I’m working my way through a response to Sarah’s incisive and provocative posts on Drone Sexuality. But, I realized that I need to get some preliminary arguments on the table before I get into the thick of my response. In particular, I want to focus on what Sarah identifies as the ambivalence at the center of drone/cyborg eroticism; this ambivalence is, as I have argued in this article, deeply racialized. In what follows I’ll first explain my reading of Sarah’s point and then follow that up with the relevant excerpt from the article.

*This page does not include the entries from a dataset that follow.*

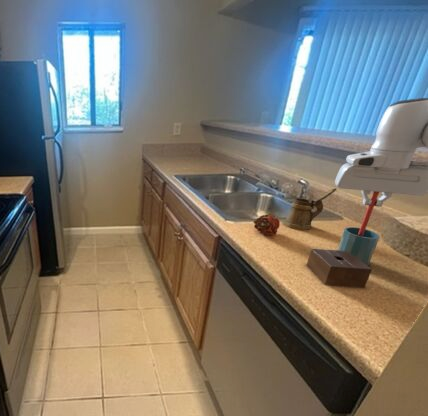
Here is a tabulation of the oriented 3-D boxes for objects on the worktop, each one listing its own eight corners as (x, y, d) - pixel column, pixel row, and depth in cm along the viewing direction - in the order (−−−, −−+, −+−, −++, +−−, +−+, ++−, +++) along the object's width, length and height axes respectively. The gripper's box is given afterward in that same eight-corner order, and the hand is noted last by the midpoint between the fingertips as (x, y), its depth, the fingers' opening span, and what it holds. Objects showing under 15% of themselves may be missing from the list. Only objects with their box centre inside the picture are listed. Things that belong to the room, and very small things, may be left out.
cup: (362, 256, 92) (372, 229, 88) (373, 269, 85) (384, 240, 81) (332, 251, 95) (341, 225, 91) (340, 263, 88) (349, 235, 84)
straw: (362, 234, 87) (385, 173, 80) (363, 236, 86) (387, 173, 78) (357, 233, 87) (379, 172, 80) (358, 235, 86) (381, 173, 79)
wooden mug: (322, 235, 106) (336, 191, 100) (282, 225, 115) (292, 184, 108) (324, 228, 112) (338, 186, 106) (286, 219, 121) (296, 180, 114)
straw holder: (341, 267, 86) (347, 250, 83) (364, 287, 76) (372, 269, 74) (306, 265, 87) (311, 248, 85) (324, 284, 78) (331, 266, 76)
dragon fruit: (262, 242, 104) (260, 234, 115) (286, 233, 100) (282, 226, 111) (251, 223, 105) (250, 216, 115) (274, 213, 101) (271, 207, 111)
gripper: (431, 160, 76) (412, 206, 81) (340, 155, 84) (327, 197, 89) (446, 164, 71) (424, 214, 76) (347, 159, 79) (333, 203, 84)
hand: (371, 205), depth 83 cm, fingers closed on straw, 1 cm apart
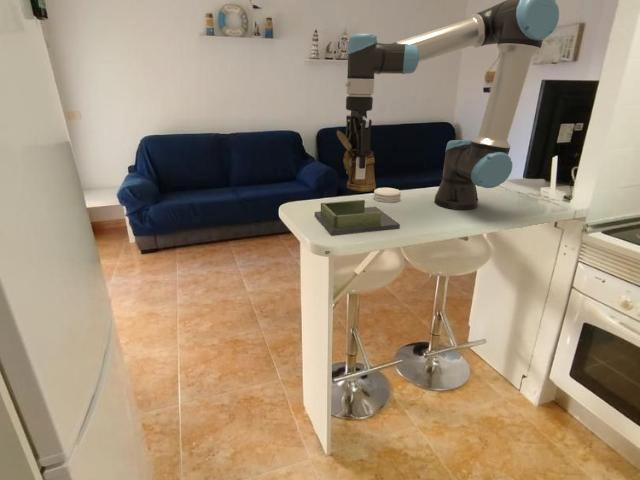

In her second post in the Drone Sexuality series, Sarah argues:
I think something particular is going on when cyborgs are sexualized. Transgression is erotic in itself, often powerfully so, and we tend to construct the blurring of the line between human and non-human as strongly taboo. Like all sexual taboos, we feel ambivalent toward it, experiencing fear and revulsion at the same time as we’re fascinated and deeply attracted by the idea…So cyborgian transgressiveness is exactly why we find it so sexy. A sexualized cyborg is at once submissive and potentially dominant, alluring and threatening, subservient and powerful. (emphasis mine)
Sarah’s claim that cyborgs are sexualized, and that this sexualization manifests as an ambivalence, as a tension between submission and dominance, allure and threat, is, I think, absolutely correct. I’ll give some evidence to support her claim, and my assessment of her claim, in the long passage that follows below. I want to push Sarah’s claim further, and consider how this ambivalence is racialized in terms of a black/white binary. I should clarify that I’m talking about race primarily as a system of social organization and less as a matter of personal identity. “White” and “black” express an individual’s, group’s, or phenomenon’s position in white supremacist society: those whom white supremacy benefits are “white,” those whom it oppresses are “black.” The tl;dr of this passage is that we whiten the beneficial, alluring, submissive and subservient aspects of cyborg sexuality, and we blacken the dominant, threatening, and powerful aspects of cyborg sexuality. In other words, we parse our ambivalence about cyborg sexuality along a racialized virgin-whore dichotomy.